Sara immediately cut her off. “Don’t say that.”
“Seriously, Irene. You seem much better—” George began, but stopped as she shook her head.
His stomach turned to lead as Irene slowly lifted the left sleeve of her shirt to reveal another lump. It was the size of a golf ball.
He didn’t know what to say, but Sara seemed to have it covered. “Has that been there since before we left? Irene, I swear to fucking Christ —”
George knew Sara was right. Irene had known it. Probably she’d even known it that day in Dr. Zarrani’s office. She’d hidden it so she wouldn’t spoil the trip. He wanted to run into the ocean and pound back at the waves until they were still. He looked into the wide gray sky. For what reason — what reason could possibly exist for this? What plan could it be part of? And if there was Something out there that had known about this, well then fuck Him and fuck His plan and fuck whatever it had all been written on.
“I’m just saying. If I don’t make it,” Irene repeated, “heaven had better look like this. It’s absolutely mythic.”
George wished he could believe in it, but just then he couldn’t. Sara looked ashen.
“I wouldn’t like it by myself. Just me here all alone,” Irene went on. “But I guess you and George would be along soon enough.”
She put her arm around Sara, and Sara fell into her, leaning on Irene’s shoulder — on the good side. Irene kissed Sara’s forehead and reached her hand out for George. “Jacob, I don’t know. I guess we’d visit.”
He laughed. “Jews don’t believe in hell. Though we’re not too sold on heaven either.”

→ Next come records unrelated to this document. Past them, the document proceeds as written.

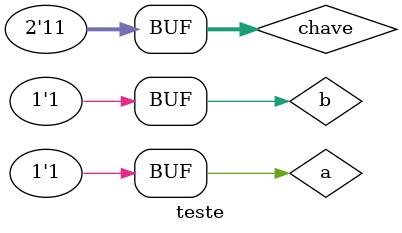
<source format=v>


module LU (output s, input a,input b, input [1:0]chave);

wire tmp1,tmp2,tmp3,tmp4,tmp5,tmp8,tmp9,tmp10,tmp11,tmp12,tmp13,tmp14,tmp15,tmp16;
or OR1(tmp1,a,b);
nor NOR1 (tmp2,a,b);
xor XOR1 (tmp3,a,b);
xnor XNOR1 (tmp4,a,b);
not NOT1(tmp11,chave[1]);
not NOT2(tmp10,chave[0]);
not NOT3(tmp9,chave[1]);
not NOT4(tmp8,chave[0]);

// parte do mux
and AND1(tmp12,tmp1,tmp10,tmp11);
and AND1(tmp13,tmp2,chave[0],tmp9);
and AND1(tmp14,tmp3,chave[1],tmp8);
and AND4(tmp15,tmp4,chave[0],chave[1]);
// parte da saida
or OR2 (s,tmp12,tmp13,tmp14,tmp15);

endmodule

module teste;
       reg a;
		 reg b;
       reg [1:0]chave;
       wire s;

       LU test(s,a,b,chave);


initial begin:main 

$display("Exemplo0034 - Rafael Tadeu - 451609"); 
$display("Test exercicio02's module"); 

a=0;	b=0; chave[0]=0;	chave[1]=0;
$display("\nchave 00 - XNOR , chave 01 - XOR , chave 10 - NOR , chave 11 - OR");

 #1 $monitor("a = %b  b = %b chave = %b saida = %b",a,b,chave, s);
#1a=0;	b=1; chave[0]=0;	chave[1]=1;
#1a=1;	b=0; chave[0]=1;	chave[1]=0;
#1a=1;	b=1; chave[0]=1;	chave[1]=1;
#1a=0;	b=0; chave[0]=0;	chave[1]=0;
#1a=0;	b=1; chave[0]=0;	chave[1]=1;
#1a=1;	b=0; chave[0]=1;	chave[1]=0;
#1a=1;	b=1; chave[0]=1;	chave[1]=1;




end 
endmodule // test_f4 
</source>
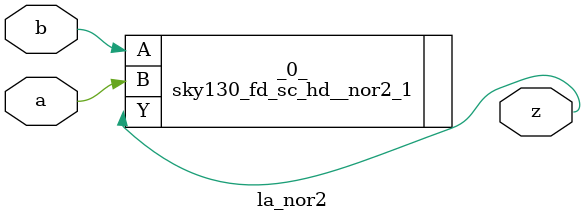
<source format=v>
/* Generated by Yosys 0.37 (git sha1 a5c7f69ed, clang 14.0.0-1ubuntu1.1 -fPIC -Os) */

module la_nor2(a, b, z);
  input a;
  wire a;
  input b;
  wire b;
  output z;
  wire z;
  sky130_fd_sc_hd__nor2_1 _0_ (
    .A(b),
    .B(a),
    .Y(z)
  );
endmodule

</source>
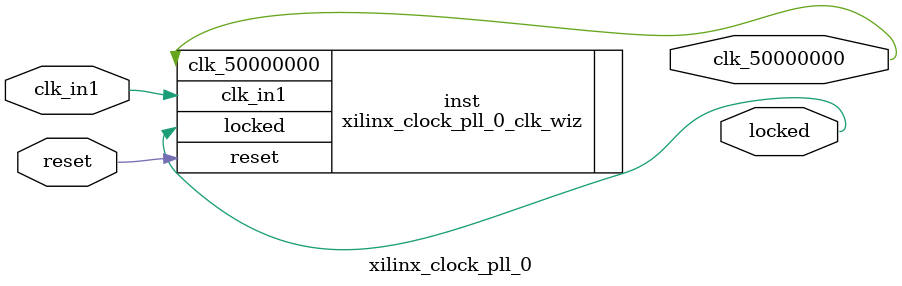
<source format=v>


`timescale 1ps/1ps

(* CORE_GENERATION_INFO = "xilinx_clock_pll_0,clk_wiz_v6_0_15_0_0,{component_name=xilinx_clock_pll_0,use_phase_alignment=true,use_min_o_jitter=false,use_max_i_jitter=false,use_dyn_phase_shift=false,use_inclk_switchover=false,use_dyn_reconfig=false,enable_axi=0,feedback_source=FDBK_AUTO,PRIMITIVE=MMCM,num_out_clk=1,clkin1_period=10.000,clkin2_period=10.000,use_power_down=false,use_reset=true,use_locked=true,use_inclk_stopped=false,feedback_type=SINGLE,CLOCK_MGR_TYPE=NA,manual_override=false}" *)

module xilinx_clock_pll_0 
 (
  // Clock out ports
  output        clk_50000000,
  // Status and control signals
  input         reset,
  output        locked,
 // Clock in ports
  input         clk_in1
 );

  xilinx_clock_pll_0_clk_wiz inst
  (
  // Clock out ports  
  .clk_50000000(clk_50000000),
  // Status and control signals               
  .reset(reset), 
  .locked(locked),
 // Clock in ports
  .clk_in1(clk_in1)
  );

endmodule

</source>
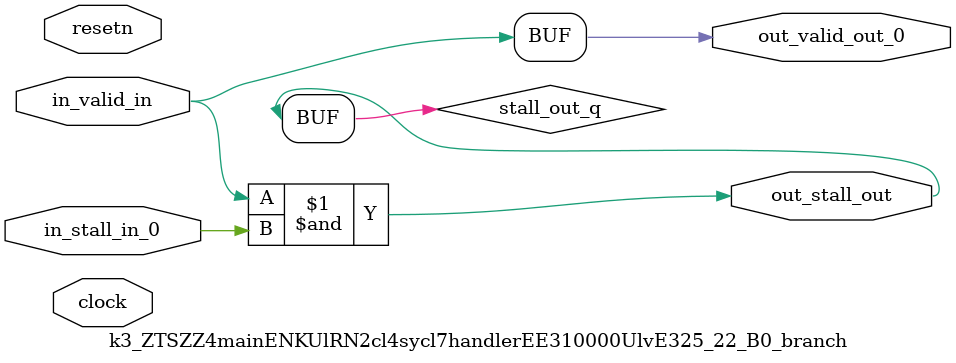
<source format=sv>



(* altera_attribute = "-name AUTO_SHIFT_REGISTER_RECOGNITION OFF; -name MESSAGE_DISABLE 10036; -name MESSAGE_DISABLE 10037; -name MESSAGE_DISABLE 14130; -name MESSAGE_DISABLE 14320; -name MESSAGE_DISABLE 15400; -name MESSAGE_DISABLE 14130; -name MESSAGE_DISABLE 10036; -name MESSAGE_DISABLE 12020; -name MESSAGE_DISABLE 12030; -name MESSAGE_DISABLE 12010; -name MESSAGE_DISABLE 12110; -name MESSAGE_DISABLE 14320; -name MESSAGE_DISABLE 13410; -name MESSAGE_DISABLE 113007; -name MESSAGE_DISABLE 10958" *)
module k3_ZTSZZ4mainENKUlRN2cl4sycl7handlerEE310000UlvE325_22_B0_branch (
    input wire [0:0] in_stall_in_0,
    input wire [0:0] in_valid_in,
    output wire [0:0] out_stall_out,
    output wire [0:0] out_valid_out_0,
    input wire clock,
    input wire resetn
    );

    wire [0:0] stall_out_q;


    // stall_out(LOGICAL,6)
    assign stall_out_q = in_valid_in & in_stall_in_0;

    // out_stall_out(GPOUT,4)
    assign out_stall_out = stall_out_q;

    // out_valid_out_0(GPOUT,5)
    assign out_valid_out_0 = in_valid_in;

endmodule

</source>
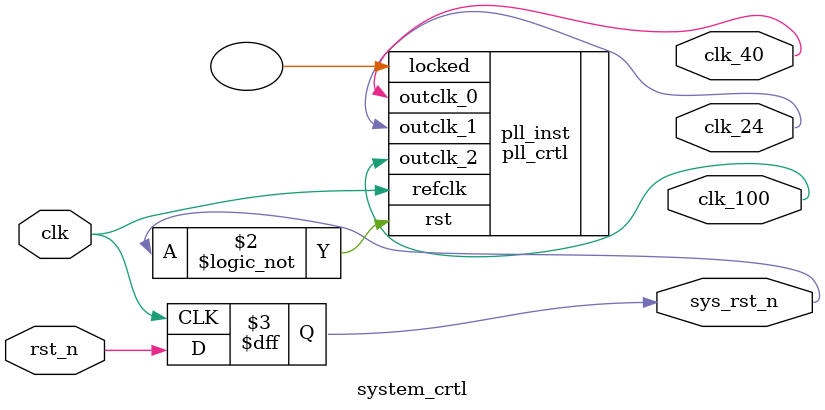
<source format=v>
/*-----------------------------------------------------------------------
* Date          :       2017/9/23 15:48:25 
* Version       :       1.0
* Description   :       Design for system crtl clk.
* --------------------------------------------------------------------*/

module  system_crtl
(
		//clk interface
        input                   clk                     ,       
        input                   rst_n                   ,       

        //global interface
        output  wire            clk_24                  ,       
        output  wire            clk_40                  ,       //90 degree
		output	wire			clk_100					,
        output  reg             sys_rst_n                          
);

      

//--------------------------------
////Funtion : ¼Ä´æ
 
always @(posedge clk )
begin
    sys_rst_n <= rst_n;
end



//--------------------------------
////Funtion : pll crtl

pll_crtl pll_inst(
		.refclk			(clk			),   //  refclk.clk
		.rst			(!sys_rst_n		),      //   reset.reset
		.outclk_0		(clk_40			), // outclk0.clk
		.outclk_1		(clk_24			), // outclk1.clk
		.outclk_2		(clk_100		),
		.locked			(				)    //  locked.export
	);




endmodule




</source>
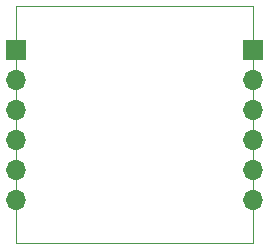
<source format=gbr>
G04 #@! TF.GenerationSoftware,KiCad,Pcbnew,(5.99.0-11522-g728b160719)*
G04 #@! TF.CreationDate,2021-08-02T20:57:02+10:00*
G04 #@! TF.ProjectId,USB-TTL,5553422d-5454-44c2-9e6b-696361645f70,rev?*
G04 #@! TF.SameCoordinates,Original*
G04 #@! TF.FileFunction,Soldermask,Bot*
G04 #@! TF.FilePolarity,Negative*
%FSLAX46Y46*%
G04 Gerber Fmt 4.6, Leading zero omitted, Abs format (unit mm)*
G04 Created by KiCad (PCBNEW (5.99.0-11522-g728b160719)) date 2021-08-02 20:57:02*
%MOMM*%
%LPD*%
G01*
G04 APERTURE LIST*
G04 #@! TA.AperFunction,Profile*
%ADD10C,0.100000*%
G04 #@! TD*
%ADD11R,1.700000X1.700000*%
%ADD12O,1.700000X1.700000*%
G04 APERTURE END LIST*
D10*
X157988000Y-103734000D02*
X137922000Y-103734000D01*
X137922000Y-103734000D02*
X137922000Y-83668000D01*
X137922000Y-83668000D02*
X157988000Y-83668000D01*
X157988000Y-83668000D02*
X157988000Y-103734000D01*
D11*
G04 #@! TO.C,J1*
X137922000Y-87376000D03*
D12*
X137922000Y-89916000D03*
X137922000Y-92456000D03*
X137922000Y-94996000D03*
X137922000Y-97536000D03*
X137922000Y-100076000D03*
G04 #@! TD*
D11*
G04 #@! TO.C,J2*
X157988000Y-87376000D03*
D12*
X157988000Y-89916000D03*
X157988000Y-92456000D03*
X157988000Y-94996000D03*
X157988000Y-97536000D03*
X157988000Y-100076000D03*
G04 #@! TD*
M02*

</source>
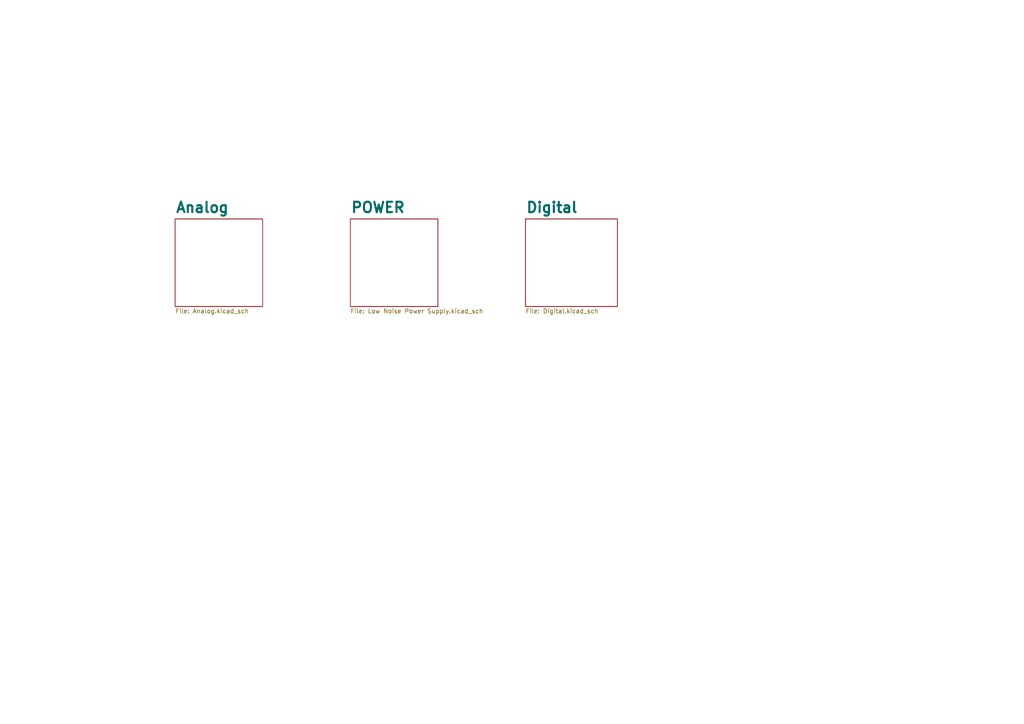
<source format=kicad_sch>
(kicad_sch
	(version 20250114)
	(generator "eeschema")
	(generator_version "9.0")
	(uuid "2f6f8de0-47cb-4ba2-9f4b-eb4d39168b83")
	(paper "A4")
	(title_block
		(title "Precision Current Source")
		(date "2024-05-20")
		(rev "2.0")
		(company "M Morano")
	)
	(lib_symbols)
	(sheet
		(at 152.4 63.5)
		(size 26.67 25.4)
		(exclude_from_sim no)
		(in_bom yes)
		(on_board yes)
		(dnp no)
		(fields_autoplaced yes)
		(stroke
			(width 0.1524)
			(type solid)
		)
		(fill
			(color 0 0 0 0.0000)
		)
		(uuid "5d3f938f-8d3c-454e-ac34-8087fd606f1d")
		(property "Sheetname" "Digital"
			(at 152.4 61.9234 0)
			(effects
				(font
					(size 3 3)
					(thickness 0.6)
					(bold yes)
				)
				(justify left bottom)
			)
		)
		(property "Sheetfile" "Digital.kicad_sch"
			(at 152.4 89.4846 0)
			(effects
				(font
					(size 1.27 1.27)
				)
				(justify left top)
			)
		)
		(instances
			(project "Current Sources Improved"
				(path "/2f6f8de0-47cb-4ba2-9f4b-eb4d39168b83"
					(page "3")
				)
			)
		)
	)
	(sheet
		(at 50.8 63.5)
		(size 25.4 25.4)
		(exclude_from_sim no)
		(in_bom yes)
		(on_board yes)
		(dnp no)
		(fields_autoplaced yes)
		(stroke
			(width 0.1524)
			(type solid)
		)
		(fill
			(color 0 0 0 0.0000)
		)
		(uuid "d143de80-0f16-41a5-b01a-d67f7ae7636c")
		(property "Sheetname" "Analog"
			(at 50.8 61.9234 0)
			(effects
				(font
					(size 3 3)
					(thickness 0.6)
					(bold yes)
				)
				(justify left bottom)
			)
		)
		(property "Sheetfile" "Analog.kicad_sch"
			(at 50.8 89.4846 0)
			(effects
				(font
					(size 1.27 1.27)
				)
				(justify left top)
			)
		)
		(instances
			(project "Current Sources Improved"
				(path "/2f6f8de0-47cb-4ba2-9f4b-eb4d39168b83"
					(page "2")
				)
			)
		)
	)
	(sheet
		(at 101.6 63.5)
		(size 25.4 25.4)
		(exclude_from_sim no)
		(in_bom yes)
		(on_board yes)
		(dnp no)
		(fields_autoplaced yes)
		(stroke
			(width 0.1524)
			(type solid)
		)
		(fill
			(color 0 0 0 0.0000)
		)
		(uuid "e42b460e-5cfc-44d0-b63c-aaab970dd1bd")
		(property "Sheetname" "POWER"
			(at 101.6 61.9234 0)
			(effects
				(font
					(size 3 3)
					(thickness 0.6)
					(bold yes)
				)
				(justify left bottom)
			)
		)
		(property "Sheetfile" "Low Noise Power Supply.kicad_sch"
			(at 101.6 89.4846 0)
			(effects
				(font
					(size 1.27 1.27)
				)
				(justify left top)
			)
		)
		(instances
			(project "Current Sources Improved"
				(path "/2f6f8de0-47cb-4ba2-9f4b-eb4d39168b83"
					(page "4")
				)
			)
		)
	)
	(sheet_instances
		(path "/"
			(page "1")
		)
	)
	(embedded_fonts no)
)

</source>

“Good thing you’re a terrible Jew then.” Irene smiled. They sat there for a while, quiet in each other’s company.
George ran his fingers through the dune grass. Then, all at once, another solution came to him. “Fuck it,” he said suddenly, “I’ll be right back.”
He turned and stumbled back through the sand toward the house. Inside he went through the messy kitchen, past a table filled with sticky, half-empty liquor bottles, to the basement door. Taking the rickety steps three at a time, he came to the bottom and soon located the dusty green bottle that Jacob had picked up earlier. He ran his fingertips over the year. 1944. The glass was cold against his palm as he went back upstairs and returned to his friends on the beach.
“What’s that?” Sara asked immediately. “Is that Luther’s?”